CSS Animation Using the Cicada Principle

Redeye cicada, photo by Fir0002/Flagstaffotos I wanted to add some interest to my homepage with movement. I decided to use only CSS as JavaScript seemed like overkill for a design flare. But how to create interesting animation that can seamlessly loop forever within the constraints of CSS. The problem is that CSS is a declarative styling language with no randomness. Usually it is randomness that stops animations from looking repetitive.

Cicada Principle

The humble cicada has life spans that are prime numbers of years (such as 5, 13 or 17). This likely evolved because it reduces competition for food between species and predation risk. Cicadas spend most of their lives underground, coming up at the end to mate. By emerging after a prime number of years they reduce overlap with other species or predators life cycles as prime numbers don't have factors (other than themselves). Lets start with an example of not using primes; say a Greengrocer cicada were to emerge after 2 years, a Red Eye cicada after 3, and a predator Praying Mantis after 6.

Greengrocer Cicada:   2, 4, 6, 8, 10, 12, 14, 16, 18...
Red Eye Cicada: 3, 6, 9, 12, 15, 18...
Praying Mantis: 6, 12, 18...

You can see all 3 creatures will be around on years 6, 12 and 18, meaning the cicadas will be competing for food and the Praying Mantis will be able to eat lot of cicadas---there would be a big cicada population decline in those years. So what about prime number life cycles? Greengrocer 3 years, Red Eye 5 years, Praying Mantis 7 years.

Greengrocer Cicada:   3, 6, 9, 12, 15, 18, 21, 24, 27, 30...
Red Eye Cicada: 5, 10, 15, 20, 25, 30, 35...
Praying Mantis: 7, 14, 21, 28, 35...

Now there are less overlaps, and when there is overlap it's only between two of them. In fact there won't be an overlap of all three creatures until 3 x 5 x 7 or 105 years! So every 105 years the cicadas will die off substantially but there is plenty of time to build up their numbers in between. Predators likely don't have prime number life cycles because they want to eat cicadas, but the cicadas doing it gives them a better chance.

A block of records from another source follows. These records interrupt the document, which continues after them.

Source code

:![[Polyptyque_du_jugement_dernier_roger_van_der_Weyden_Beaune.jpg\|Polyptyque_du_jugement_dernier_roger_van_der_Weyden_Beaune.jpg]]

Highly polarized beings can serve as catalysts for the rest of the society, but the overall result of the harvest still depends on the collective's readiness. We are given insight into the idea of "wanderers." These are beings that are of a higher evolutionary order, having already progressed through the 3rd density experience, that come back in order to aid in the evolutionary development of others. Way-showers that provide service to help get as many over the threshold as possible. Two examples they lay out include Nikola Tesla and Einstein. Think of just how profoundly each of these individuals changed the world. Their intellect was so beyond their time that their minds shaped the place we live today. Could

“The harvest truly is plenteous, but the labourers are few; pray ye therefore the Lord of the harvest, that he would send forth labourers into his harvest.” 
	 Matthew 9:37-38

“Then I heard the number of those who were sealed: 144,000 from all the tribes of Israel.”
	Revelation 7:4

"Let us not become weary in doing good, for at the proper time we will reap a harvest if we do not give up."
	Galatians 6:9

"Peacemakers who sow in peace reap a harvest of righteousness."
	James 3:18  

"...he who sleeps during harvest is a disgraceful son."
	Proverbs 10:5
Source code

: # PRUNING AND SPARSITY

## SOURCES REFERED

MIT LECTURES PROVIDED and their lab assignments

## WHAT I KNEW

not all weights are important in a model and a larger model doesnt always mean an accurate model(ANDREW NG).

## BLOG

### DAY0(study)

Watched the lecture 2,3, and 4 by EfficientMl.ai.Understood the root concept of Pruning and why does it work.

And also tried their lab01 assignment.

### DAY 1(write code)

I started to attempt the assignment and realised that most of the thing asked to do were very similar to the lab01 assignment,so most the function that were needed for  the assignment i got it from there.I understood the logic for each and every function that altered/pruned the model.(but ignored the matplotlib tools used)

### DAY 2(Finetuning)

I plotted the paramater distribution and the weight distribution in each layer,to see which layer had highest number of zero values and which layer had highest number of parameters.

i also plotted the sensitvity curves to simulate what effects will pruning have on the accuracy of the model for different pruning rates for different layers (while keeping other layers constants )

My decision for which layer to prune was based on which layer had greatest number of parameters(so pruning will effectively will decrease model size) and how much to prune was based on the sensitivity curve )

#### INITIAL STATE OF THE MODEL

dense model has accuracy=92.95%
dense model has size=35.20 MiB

What does this have to do with web design?!

Well you've heard of code bugs? ...Not that. We can use the cicada principle to make animations look random by having them take a long time before repeating. I first read about the ingenious cicada principle in this great article on sitepoint. It has a nice example of how to make curtains. I know, cicadas and curtains, but this is a serious technique.

The article presents the idea of using the cicada principle in CSS, and I extended it to animation. I call these animations "anicadas". This page's static striped background is made using the sitepoint concepts. For the animated title I made a repeating background of circles and triangles created with CSS gradients. The sizes of the circles are prime numbers. Then I animated them between 0 (you don't need to specify this, CSS will fill it in) and a multiple of their size (so that it repeats without a jump). The result is each layer in the animation repeats smoothly, the overall animation rarely repeats and looks far more visually interesting. It will repeat only once every 1264357px!

Here is the (slightly modified with browser prefixes left out) anicada CSS:

h1 {
  background-image: linear-gradient(45deg, turquoise 50%, white 50%), 
                    radial-gradient(hotpink 50%, white 50%), 
                    radial-gradient(greenyellow 50%, white 50%);
  background-size: 113px 113px, 67px 67px, 167px 167px;
  animation: cicada-css-animation 25s linear infinite;
}

@keyframes cicada-css-animation {
  to {
    background-position: 113px 113px, -67px 67px, 167px -167px;
  }
}

Check out the resulting anicada in this page's title, and a different anicada example on my homepage.

Wrap Up

There are some points to be aware of for your own anicadas:

The cicada principle is a simple technique to make designs look random or like they don't repeat, when in fact they do but only after a large distance / time. The principle can be applied to static backgrounds and now animations. I'd love to see if you use it, especially if you think of other ways to apply the principle.